A Rede GTA considera que a revisão da pré-história amazônica não é apenas um assunto acadêmico, mas também político ao mudar os preconceitos formados sobre as comunidades da floresta e que permanecem vivos até hoje na atitude de muitos setores dos governos e da sociedade

(GTA) - O arqueólogo James Brant Petersen, do projeto Amazônia Central, foi assassinado na noite de sábado durante um assalto a um restaurante de beira de estrada em Iranduba (AM), cidade a vinte quilômetros de Manaus. Considerado um dos líderes da revisão histórica sobre as civilizações indígenas existentes antes da chegada dos homens brancos, estava trabalhando com uma equipe de mais de 30 pessoas na principal pesquisa arqueológica sistemática na floresta. Em parceria com Eduardo Neves e Michael Heckenberger, o projeto é financiado pela Fundação de Amparo à Pesquisa do Estado de São Paulo (Fapesp) e era desenvolvida em dois sítios novos de cerâmicas pré-históricas no Lago do Limão.

A relevância do trabalho dos arqueólogos é destacada por entidades comunitárias e técnicas ligadas à Rede GTA. "Foi uma perda estúpida", afirma Sila Mesquita, coordenadora do coletivo regional GTA Médio Amazonas.

O trabalho arqueológico desenvolvido por essa equipe vem desmontando mitos que alimentam os preconceitos contra a ocupação humana da Amazônia desde, pelo menos, 12 mil anos atrás. Ao contrário da noção de uma selva de solos pobres, onde comunidades não poderiam sobreviver em populações muito grandes e popularizada nos anos 50 pela estadunidense Betty Meggers (que via as belíssimas cerâmicas do Marajó como resultado de migrações frustradas dos Andes), os novos trabalhos arqueológicos têm apontado em uma direção totalmente diferente.

As cerâmicas do Tapajós e do Marajó, por exemplo, indicam que sociedades indígenas desenvolveram organizações avançadas.

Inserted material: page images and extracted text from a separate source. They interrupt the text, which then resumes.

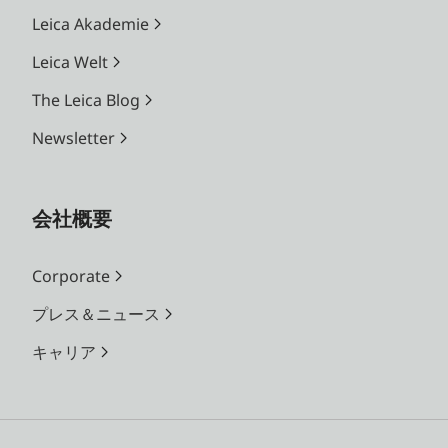
Leica Akademie
Leica Welt
The Leica Blog
Newsletter
会社概要
Corporate
プレス＆ニュース
キャリア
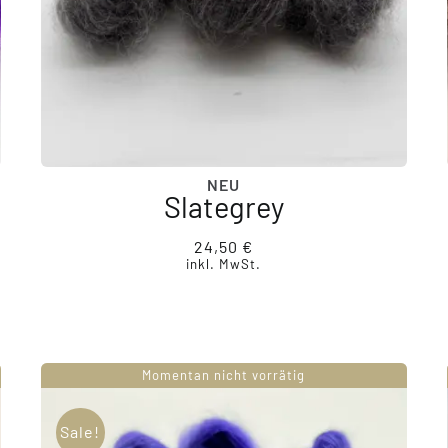
NEU
Slategrey
24,50
€
inkl. MwSt.
Momentan nicht vorrätig
Sale!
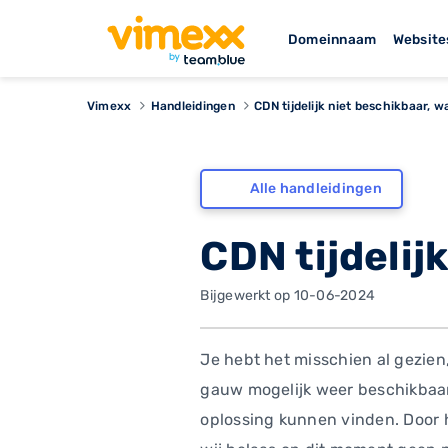
Domeinnaam
Website
Vimexx
Handleidingen
CDN tijdelijk niet beschikbaar, w
Alle handleidingen
CDN tijdelij
Bijgewerkt op 10-06-2024
Je hebt het misschien al gezien,
gauw mogelijk weer beschikbaar
oplossing kunnen vinden. Door 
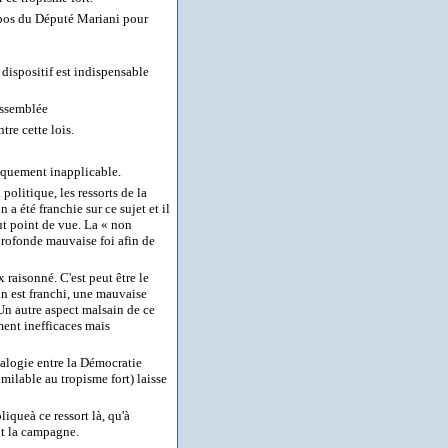
ropos du Député Mariani pour
dispositif est indispensable
'assemblée
tre cette lois.
tiquement inapplicable.
politique, les ressorts de la
 a été franchie sur ce sujet et il
out point de vue. La « non
profonde mauvaise foi afin de
 raisonné. C'est peut être le
con est franchi, une mauvaise
 Un autre aspect malsain de ce
ment inefficaces mais
nalogie entre la Démocratie
milable au tropisme fort) laisse
iqueà ce ressort là, qu'à
nt la campagne.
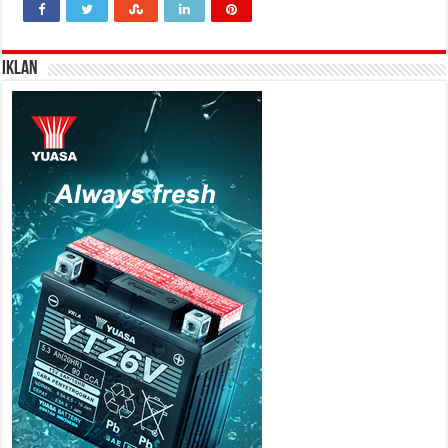
IKLAN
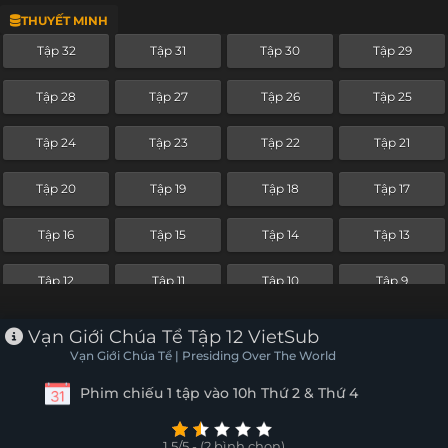
THUYẾT MINH
Tập 8
Tập 7
Tập 6
Tập 5
Tập 32
Tập 31
Tập 30
Tập 29
Tập 4
Tập 3
Tập 2
Tập 1
Tập 28
Tập 27
Tập 26
Tập 25
Tập 24
Tập 23
Tập 22
Tập 21
Tập 20
Tập 19
Tập 18
Tập 17
Tập 16
Tập 15
Tập 14
Tập 13
Tập 12
Tập 11
Tập 10
Tập 9
Tập 8
Tập 7
Tập 6
Tập 5
Vạn Giới Chúa Tể Tập 12 VietSub
Vạn Giới Chúa Tể | Presiding Over The World
Tập 4
Tập 3
Tập 2
Tập 1
Phim chiếu 1 tập vào 10h Thứ 2 & Thứ 4
1.5/5 - (2 bình chọn)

Até mesmo na Terra Indígena do Xingu, em Mato Grosso, uma parceria entre pesquisadores científicos e indígenas mostrou que existem vestígios de largas "avenidas" e ruínas no meio da mata. Essa parceria com pesquisadores nativos do povo Kuikuro é uma amostra também do avanço ético desse grupos de pesquisadores na relação com as comunidades locais.

O mistério ainda permanece: o modelo de ocupação antes da chegada dos europeus ainda não está claro e sua destruição pode ter relações com limites naturais (como outras do recente livro Colapso) ou com a própria violência das armas e dos vírus trazidos pelos europeus de outro ecossistema.
Essa colaboração entre especialistas acadêmicos do Brasil e dos Estados Unidos que contestaram as teses tradicionais vem virando de cabeça para baixo a arqueologia na Amazônia, como descreve Cláudio Angelo na Folha de São Paulo.

Alguns estudiosos chegaram a propor que os assentamentos humanos amazônicos eram densos e duraram centenas de anos. A alta densidade demográfica foi demonstrada pelos três, confirmando as suspeitas antigas de que as "terras pretas de índio" (solos bastante férteis na floresta, e presentes também em Iranduba) eram vestígios de acúmulo de material orgânico utilizado em aldeias, vilas ou cidades indígenas. Mas a permanência prolongada das aldeias ainda não foi comprovada.

Para Heckenberger, o trabalho vai continuar mesmo exigindo novos cuidados. "Estou cada vez mais cauteloso. Não é só o Brasil. Hoje você pode ser explodido até em um metrô em Londres ou Nova York, por exemplo. O mundo está muito maluco".

A Rede GTA considera que a revisão da pré-história amazônica não é apenas um assunto acadêmico, mas também político ao mudar os preconceitos formados sobre as comunidades da floresta e que permanecem vivos até hoje na atitude de muitos setores dos governos e da sociedade.